| WORK TO BE COMPLETED |
Extract the text of each entry below exactly, leaving every image behind.

| SUPPLIED MATERIAL |
----------
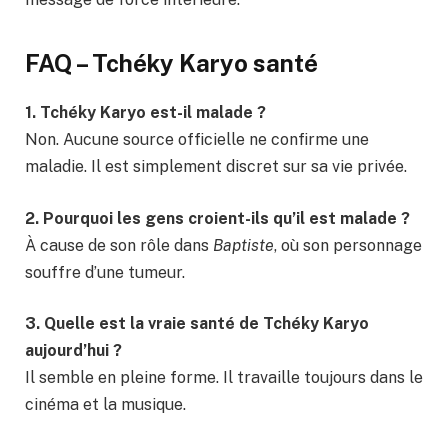
FAQ – Tchéky Karyo santé
1. Tchéky Karyo est-il malade ?
Non. Aucune source officielle ne confirme une
maladie. Il est simplement discret sur sa vie privée.
2. Pourquoi les gens croient-ils qu’il est malade ?
À cause de son rôle dans
Baptiste
, où son personnage
souffre d’une tumeur.
3. Quelle est la vraie santé de Tchéky Karyo
aujourd’hui ?
Il semble en pleine forme. Il travaille toujours dans le
cinéma et la musique.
----------
| EXERCISE RESPONSE |
FAQ – Tchéky Karyo santé
1. Tchéky Karyo est-il malade ?
Non. Aucune source officielle ne confirme une
maladie. Il est simplement discret sur sa vie privée.
2. Pourquoi les gens croient-ils qu’il est malade ?
À cause de son rôle dans
Baptiste
, où son personnage
souffre d’une tumeur.
3. Quelle est la vraie santé de Tchéky Karyo
aujourd’hui ?
Il semble en pleine forme. Il travaille toujours dans le
cinéma et la musique.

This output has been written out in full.